[Set task 1]
Answer these from the backtesting article:
(a) Since what year has the writer been running backtests?
(b) About what share of the "profitable strategies" can be rejected by someone who can spot the failure modes?
(c) What does the article give as the most common flavor of look-ahead bias?
[Set task 2]
Extract, word for word from the backtesting article, the part that opens with the words containing "The five ways" and closes with "assume look-ahead first.".

[Page]
════════════════

EducationMay 1, 202610 min read

Trading Bot Backtesting: How to Tell a Real Backtest From Curve-Fit Nonsense

Most "backtests" you see online are misleading. A guide to spotting look-ahead bias, survivorship bias, and overfitting, and what an honest walk-forward test actually looks like.

By Timo from blockresearch.ai

Trading Bot Backtesting, How to Tell a Real Backtest From Curve-Fit Nonsense

Most backtests you see posted online are bullshit. That is the flat truth and I am not going to soften it. Let me address this directly, because it matters: a clean-looking equity curve is evidence of almost nothing. The skill is not in producing a nice chart. The skill is in knowing which five ways the chart is lying to you.

I have been running backtests since 2017 and I have watched hundreds of strategies die the moment they move from historical data to live capital. Every single one of them had a beautiful chart on the way in. That pattern is not a coincidence. It is the entire industry's favorite mistake, and most "bot marketplaces" depend on you not noticing it.

The five ways a backtest lies to you

Before I show you what an honest backtest looks like, learn the failure modes. If you can spot these, you can reject about 95% of the "profitable strategies" you will ever be shown.

1. Look-ahead bias

The strategy uses information that would not have been available at the time of the trade. Most common flavor: computing an indicator on a bar's close, then placing the trade on that same bar's open. You cannot do that live. The open came first. The close came later. If your backtest reverses that order, you are trading on information from the future.

Look-ahead bias is embarrassingly easy to introduce and surprisingly hard to spot in someone else's code. If a strategy looks too clean, assume look-ahead first.

2. Survivorship bias

The backtest runs on assets that exist today. The assets that went to zero or got delisted are silently excluded. For crypto, this is catastrophic, the dead coin graveyard is enormous. For stocks, it is also real; most long-only backtests over long periods implicitly exclude bankrupt companies.

If a "crypto bot" backtest runs on "top 20 coins by market cap today", that list looked completely different five years ago. The backtest is measuring the performance of the winners you already know about.

3. Period cherry-picking

The backtest runs on a period where the strategy happens to work. Two years of 2021 to 2023 on a long-biased crypto bot looks great. Add the 2022 bear in the middle and the curve changes shape. Run it in 2018 to 2019 and it often disappears entirely.

Any backtest that does not show at least one full bull-bear cycle is not a backtest. It is a screenshot of a convenient window.

4. Parameter optimization without out-of-sample validation

This is the big one. The trader runs thousands of parameter combinations and picks the one with the best historical P&L. Of course that set looks great, it was selected because it looks great. Out-of-sample, the same parameters almost always underperform, because what was actually being optimized was the noise in the data, not the signal.

════════════════

[Given information]
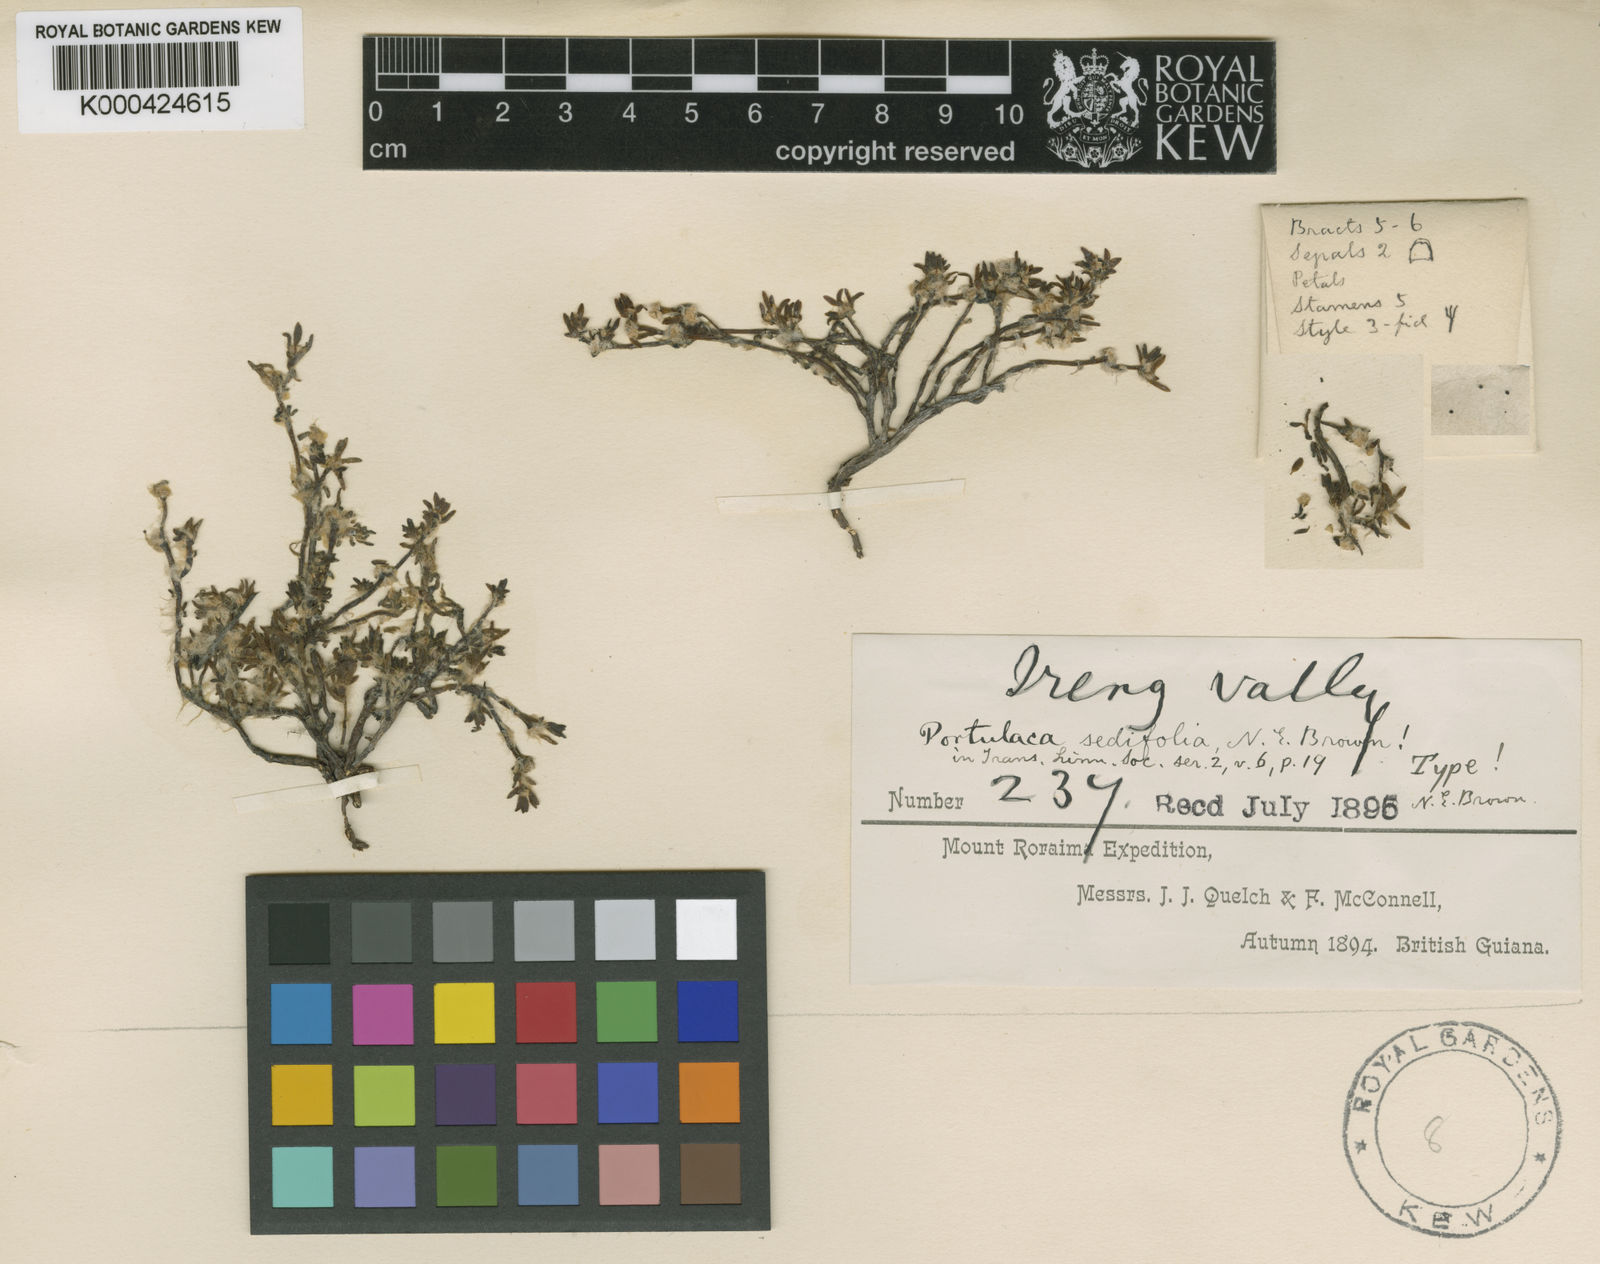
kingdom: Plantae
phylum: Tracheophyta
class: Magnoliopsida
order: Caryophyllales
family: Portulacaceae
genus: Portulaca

════════════════

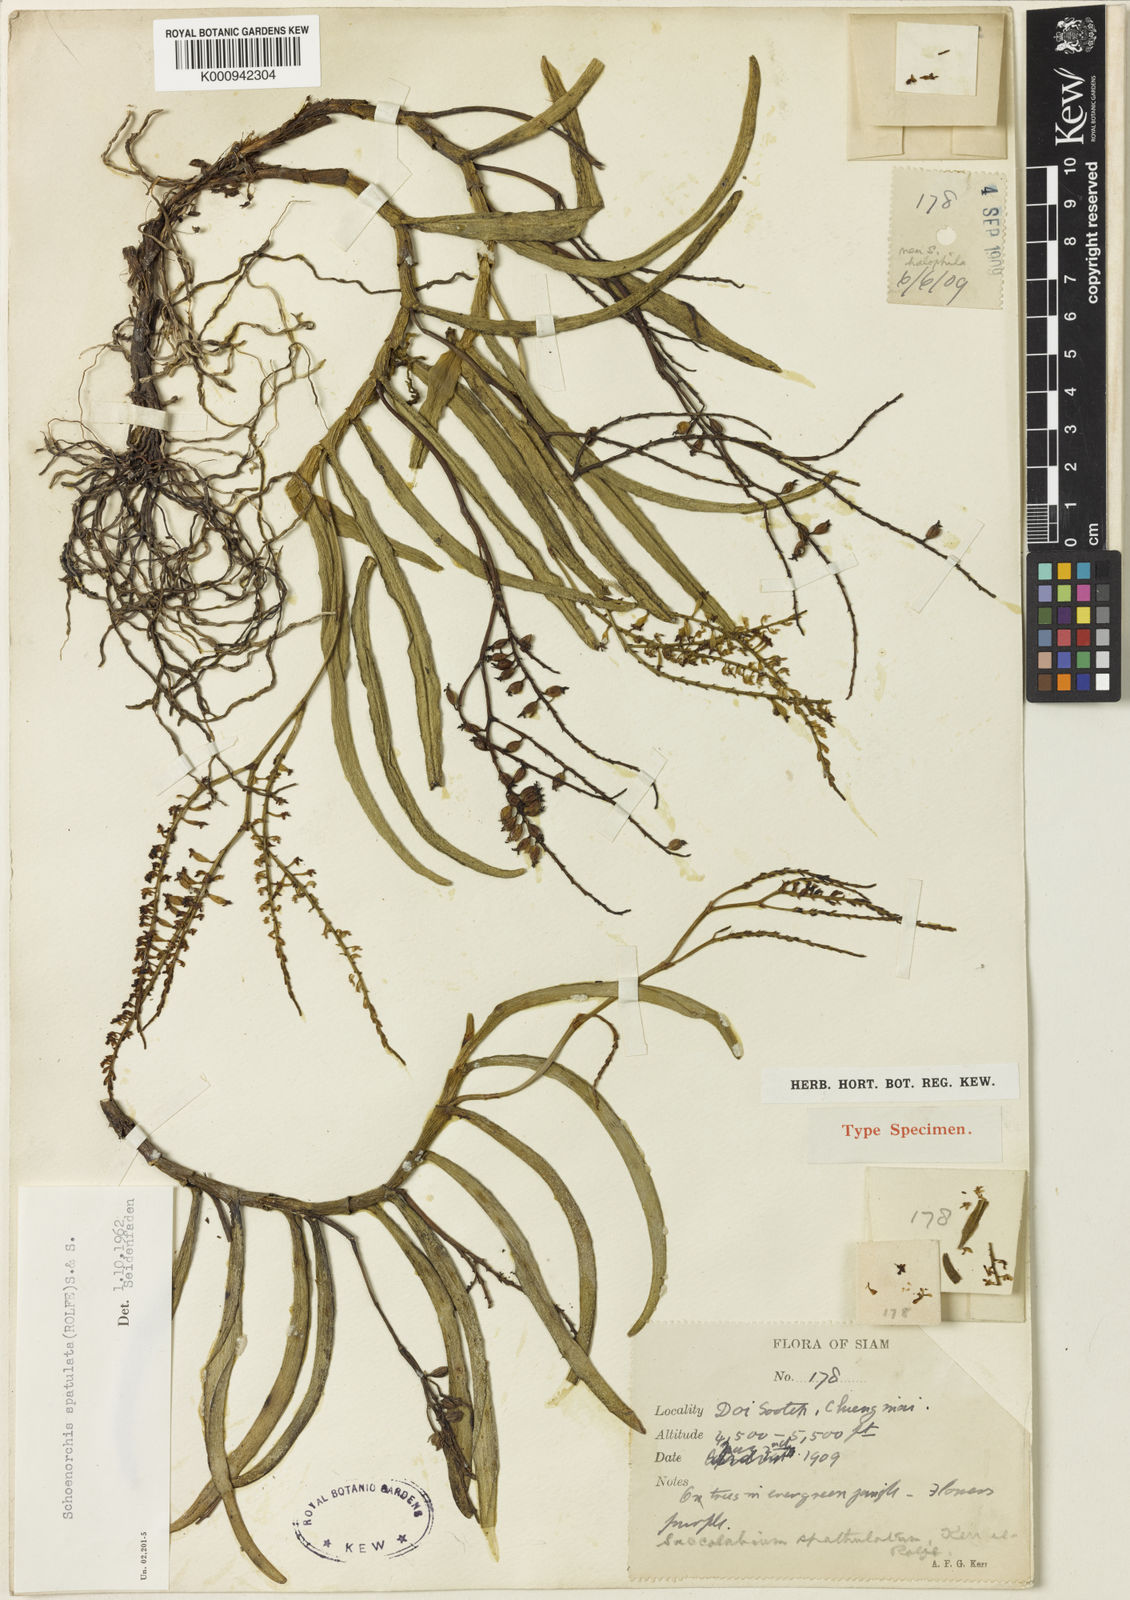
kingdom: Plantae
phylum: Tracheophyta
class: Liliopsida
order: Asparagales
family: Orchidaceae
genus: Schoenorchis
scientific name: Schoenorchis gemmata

════════════════

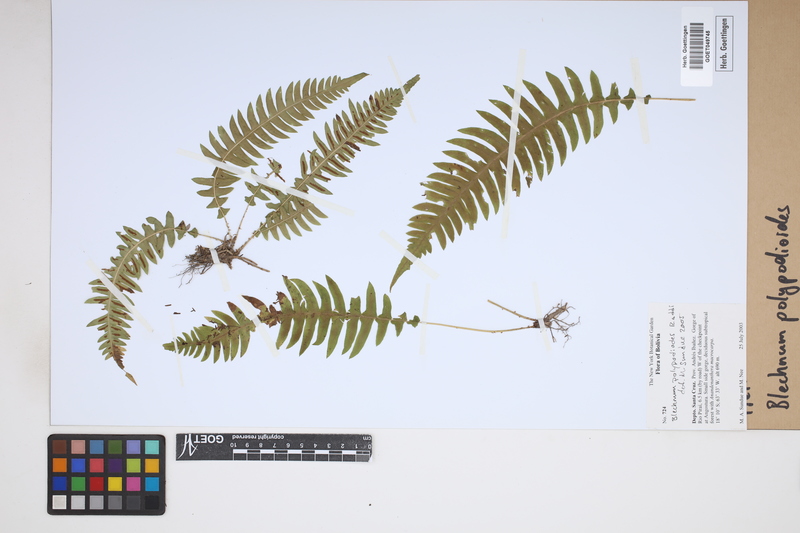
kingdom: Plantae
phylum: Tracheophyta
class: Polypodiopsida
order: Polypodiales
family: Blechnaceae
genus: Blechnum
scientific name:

════════════════

[Task output 1]
(a) Since 2017.
(b) About 95%.
(c) Computing an indicator on a bar's close, then placing the trade on that same bar's open.

[Task output 2]
The five ways a backtest lies to you

Before I show you what an honest backtest looks like, learn the failure modes. If you can spot these, you can reject about 95% of the "profitable strategies" you will ever be shown.

1. Look-ahead bias

The strategy uses information that would not have been available at the time of the trade. Most common flavor: computing an indicator on a bar's close, then placing the trade on that same bar's open. You cannot do that live. The open came first. The close came later. If your backtest reverses that order, you are trading on information from the future.

Look-ahead bias is embarrassingly easy to introduce and surprisingly hard to spot in someone else's code. If a strategy looks too clean, assume look-ahead first.